- [Exercise details]
Whenever the string "events" turns up in a line below, that line should be copied.

- [Data provided]
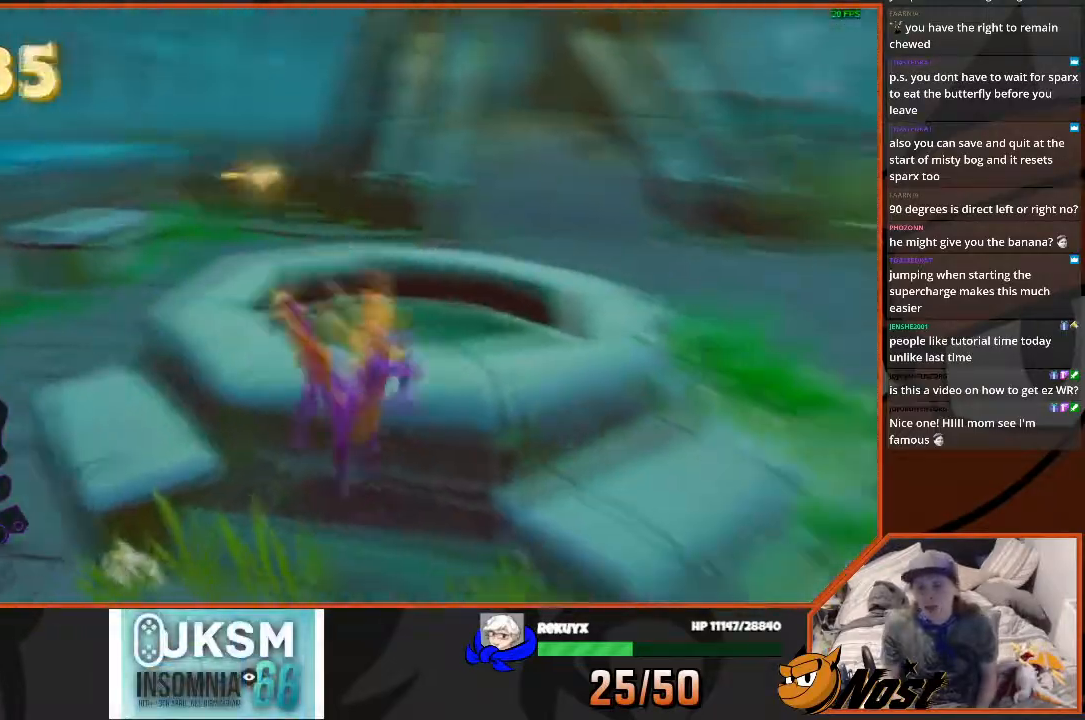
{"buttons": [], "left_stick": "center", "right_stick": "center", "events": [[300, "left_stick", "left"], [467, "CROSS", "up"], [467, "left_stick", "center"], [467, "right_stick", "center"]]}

* * *

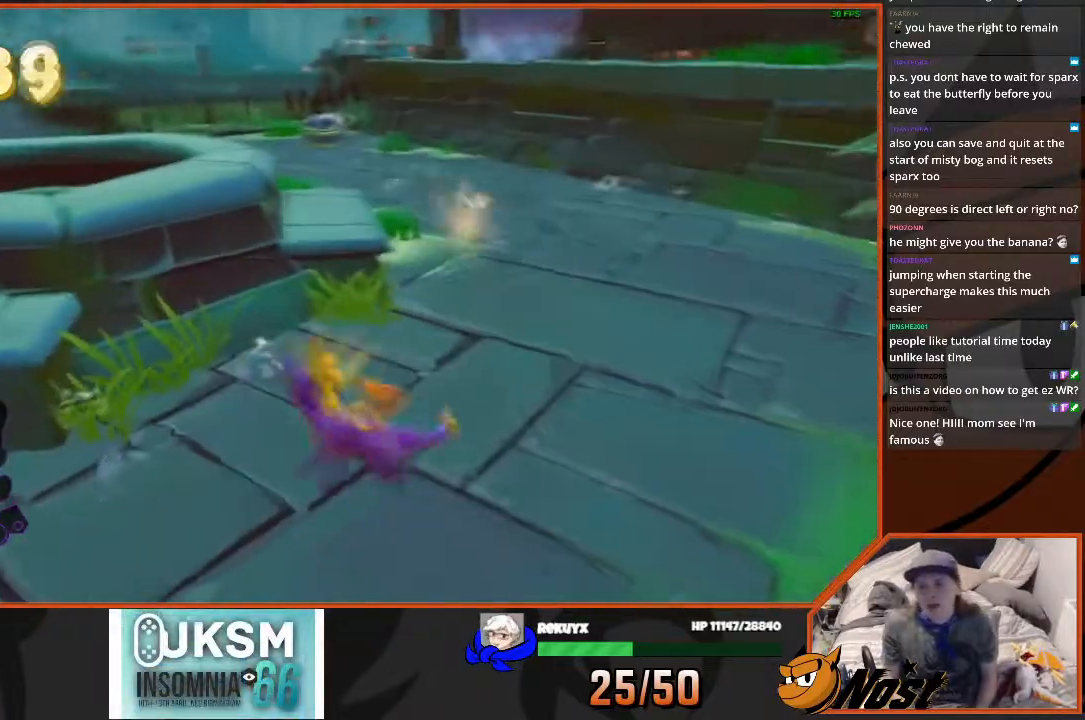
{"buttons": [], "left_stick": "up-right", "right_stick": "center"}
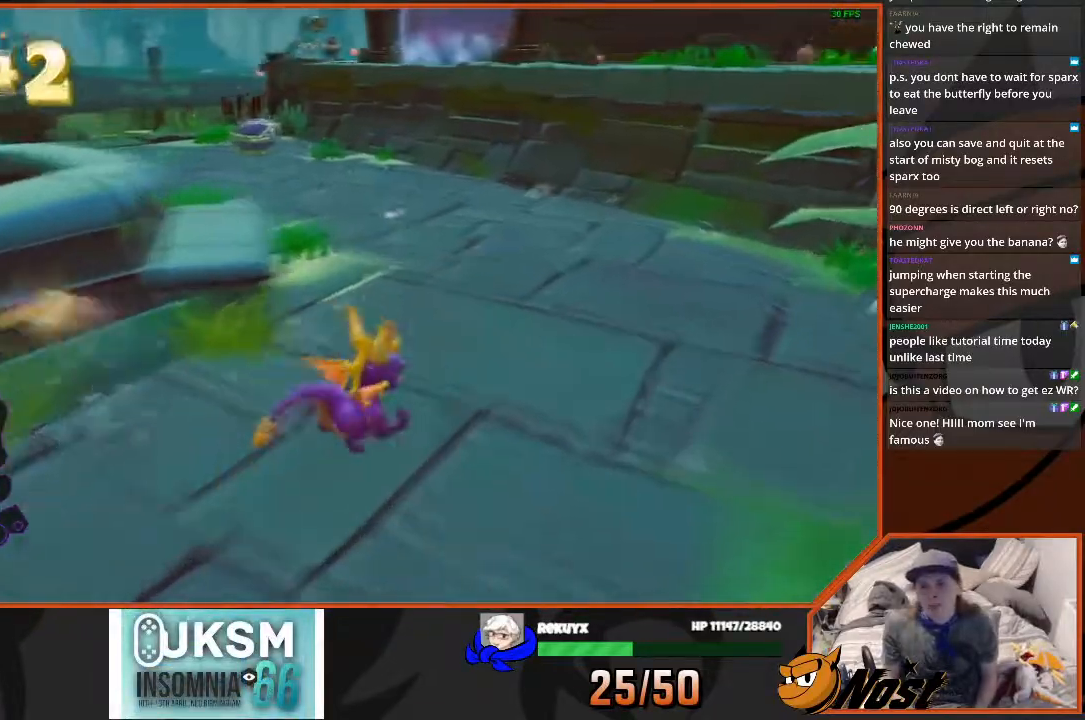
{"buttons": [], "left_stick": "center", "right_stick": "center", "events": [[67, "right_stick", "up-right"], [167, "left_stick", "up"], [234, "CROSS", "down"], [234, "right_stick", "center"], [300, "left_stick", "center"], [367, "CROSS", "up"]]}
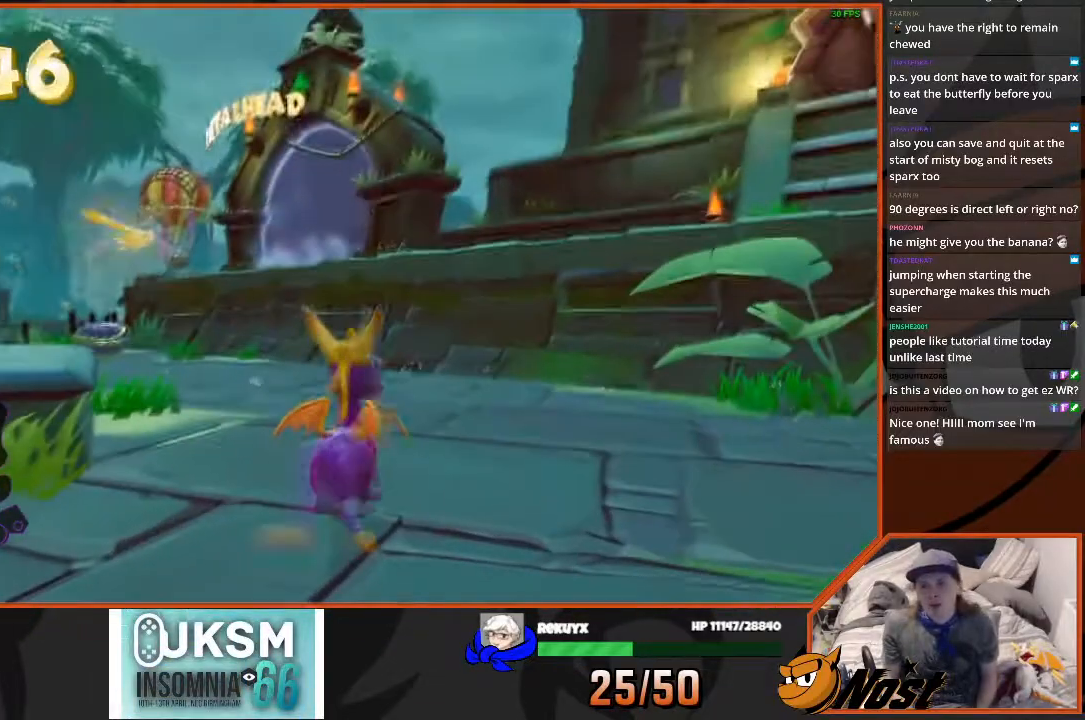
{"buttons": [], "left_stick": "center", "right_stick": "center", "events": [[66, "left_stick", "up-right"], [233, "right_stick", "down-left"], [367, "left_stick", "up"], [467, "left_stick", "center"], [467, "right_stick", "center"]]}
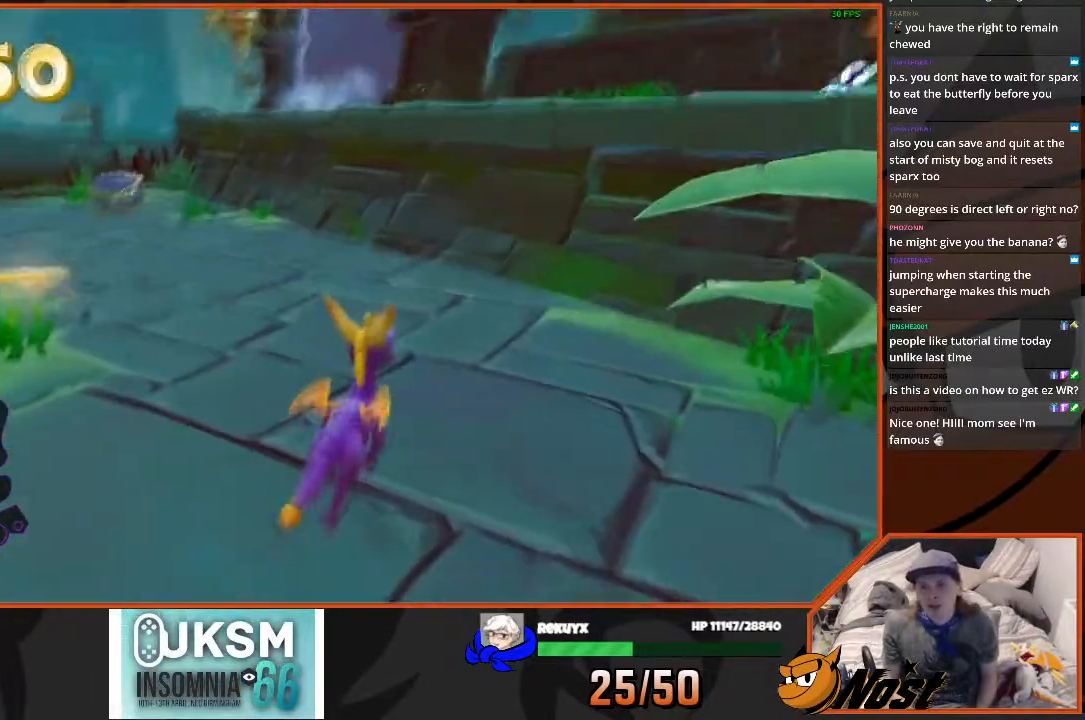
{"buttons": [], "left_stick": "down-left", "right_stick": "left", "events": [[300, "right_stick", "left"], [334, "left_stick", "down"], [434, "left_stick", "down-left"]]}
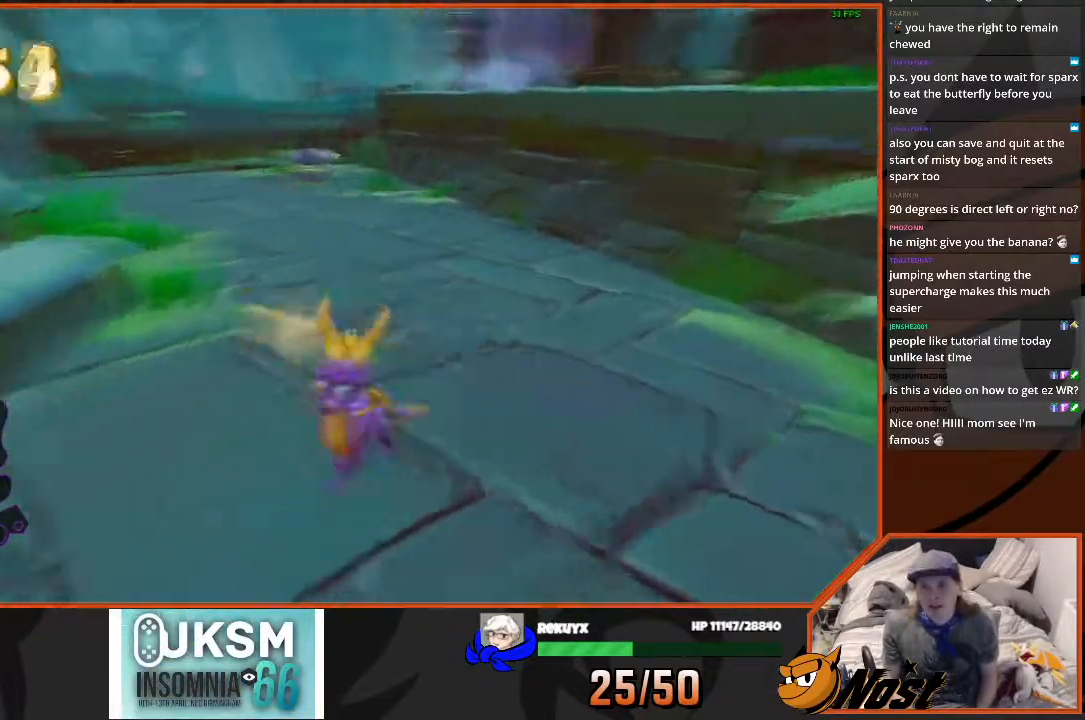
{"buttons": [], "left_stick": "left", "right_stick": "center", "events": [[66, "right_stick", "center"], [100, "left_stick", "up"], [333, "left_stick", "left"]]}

- [Exercise solution]
{"buttons": [], "left_stick": "center", "right_stick": "center", "events": [[300, "left_stick", "left"], [467, "CROSS", "up"], [467, "left_stick", "center"], [467, "right_stick", "center"]]}
{"buttons": [], "left_stick": "center", "right_stick": "center", "events": [[67, "right_stick", "up-right"], [167, "left_stick", "up"], [234, "CROSS", "down"], [234, "right_stick", "center"], [300, "left_stick", "center"], [367, "CROSS", "up"]]}
{"buttons": [], "left_stick": "center", "right_stick": "center", "events": [[66, "left_stick", "up-right"], [233, "right_stick", "down-left"], [367, "left_stick", "up"], [467, "left_stick", "center"], [467, "right_stick", "center"]]}
{"buttons": [], "left_stick": "down-left", "right_stick": "left", "events": [[300, "right_stick", "left"], [334, "left_stick", "down"], [434, "left_stick", "down-left"]]}
{"buttons": [], "left_stick": "left", "right_stick": "center", "events": [[66, "right_stick", "center"], [100, "left_stick", "up"], [333, "left_stick", "left"]]}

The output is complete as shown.